St Bartholomew's Hospital in 1720. The hospital's first physician was hung, drawn and quartered
Most people are aware that Florence Nightingale dramatically improved standards of hygiene in hospitals, and there is a full account of her career here. But there are also reminders of the advances instituted by Semmelweiss in Vienna in the mid-1800s regarding handwashing, and James Lister's discovery of antisepsis with carbolic acid in Glasgow in 1867, both of which dramatically reduced mortality from infection. Hospital managers who have turned a blind eye to inadequate contracted out cleaning services in the modern NHS may be embarrassed to read that the benefits of stringent hygienic standards were recognised as early as the 12th century, with the Hotel-Dieu hospital in Paris getting through 1300 brooms a year in its daily sweeping of the wards, and the nurses washing each patient's face and hands daily.
There are also plenty of salacious and hilarious snippets. In the 1400s, for example, the matron of St Thomas' was arrested three times for drunken behaviour, while in 1535 an inspection of the same establishment found the “conduct of the master filthy and indecent” in that he kept a concubine and was stealthily selling the church riches while reporting them stolen. When physicians appeared around 1566, surgeons were rated as tradesmen and were only allowed to prescribe under the physicians' guidance. But it wasn't all good news for the new profession—the first physician at Barts was rewarded for his loyal 20 years of service by being hung, drawn, and quartered.
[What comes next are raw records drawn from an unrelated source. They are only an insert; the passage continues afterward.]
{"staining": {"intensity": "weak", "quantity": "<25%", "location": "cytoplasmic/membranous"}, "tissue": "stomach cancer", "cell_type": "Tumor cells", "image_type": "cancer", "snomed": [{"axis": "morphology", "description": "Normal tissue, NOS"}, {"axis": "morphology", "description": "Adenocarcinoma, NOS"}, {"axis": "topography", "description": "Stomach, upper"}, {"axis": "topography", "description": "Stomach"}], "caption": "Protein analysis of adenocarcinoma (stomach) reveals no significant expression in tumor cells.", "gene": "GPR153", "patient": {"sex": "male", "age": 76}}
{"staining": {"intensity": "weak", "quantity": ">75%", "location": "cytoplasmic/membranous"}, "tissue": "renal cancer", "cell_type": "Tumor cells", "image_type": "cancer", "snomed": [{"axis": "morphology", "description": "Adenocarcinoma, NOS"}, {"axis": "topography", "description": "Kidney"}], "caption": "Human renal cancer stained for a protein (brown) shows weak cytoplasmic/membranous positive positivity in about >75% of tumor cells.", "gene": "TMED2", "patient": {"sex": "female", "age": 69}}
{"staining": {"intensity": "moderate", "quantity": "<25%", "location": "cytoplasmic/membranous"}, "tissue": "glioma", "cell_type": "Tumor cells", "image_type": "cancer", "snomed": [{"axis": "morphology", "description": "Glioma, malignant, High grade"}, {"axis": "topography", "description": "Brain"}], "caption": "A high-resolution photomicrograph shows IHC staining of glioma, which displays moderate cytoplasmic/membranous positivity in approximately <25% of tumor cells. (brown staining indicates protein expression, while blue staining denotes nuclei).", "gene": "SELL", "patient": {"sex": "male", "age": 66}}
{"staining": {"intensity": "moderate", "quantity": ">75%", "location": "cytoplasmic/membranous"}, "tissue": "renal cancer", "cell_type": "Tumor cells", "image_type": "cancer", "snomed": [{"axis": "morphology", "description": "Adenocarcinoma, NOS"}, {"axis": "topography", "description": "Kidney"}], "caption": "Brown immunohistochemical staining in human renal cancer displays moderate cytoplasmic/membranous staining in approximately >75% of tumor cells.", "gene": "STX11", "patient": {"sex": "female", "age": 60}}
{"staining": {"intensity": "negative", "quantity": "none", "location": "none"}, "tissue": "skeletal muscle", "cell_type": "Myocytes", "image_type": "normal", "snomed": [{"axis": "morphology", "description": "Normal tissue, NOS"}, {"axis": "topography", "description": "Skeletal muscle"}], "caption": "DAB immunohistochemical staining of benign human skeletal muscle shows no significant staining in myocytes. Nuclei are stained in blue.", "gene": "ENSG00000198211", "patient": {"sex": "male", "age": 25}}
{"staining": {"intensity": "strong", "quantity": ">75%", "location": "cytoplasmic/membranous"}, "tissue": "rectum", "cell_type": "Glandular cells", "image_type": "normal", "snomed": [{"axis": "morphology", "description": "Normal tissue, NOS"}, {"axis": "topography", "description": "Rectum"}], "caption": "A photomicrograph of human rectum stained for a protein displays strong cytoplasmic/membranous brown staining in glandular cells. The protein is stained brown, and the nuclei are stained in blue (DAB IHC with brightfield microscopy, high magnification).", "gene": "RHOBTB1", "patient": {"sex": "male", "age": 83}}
We may have difficulty recruiting nurses today, but how much more difficult it must have been in the 15th century, when pay was £1 a year with a daily food and beer allowance, and nurses were forbidden to leave the hospital after 7 pm in winter or 9 pm in summer, and sacked if they had the audacity to become engaged or get married. Similarly, junior doctors moaning about hours today may have heard finger-wagging tales from their consultants of one in two rotas, but the account of the first junior house officers in the NHS, who worked night and day and were only allowed a weekend off between posts, will silence both.
In their accounts of the birth of the NHS and its development the authors nobly maintain objectivity and relate political moves in a matter of fact manner. Yet, beyond the sobering facts, there is also room for cautious optimism as the goodwill of health service staff shines through.
I have a few minor quibbles. For example, I would prefer offensive terminology from the past to be in inverted commas or prefaced with “so called,” but the authors refer without qualification to bastards and lunatics. Also they mention Addison giving his name to the disease of the pancreas that he discovered, which is confusing, since most of us know Addison's disease as a condition of the adrenals. But these are tiny discrepancies in an otherwise eloquent, lively, and distinguished text.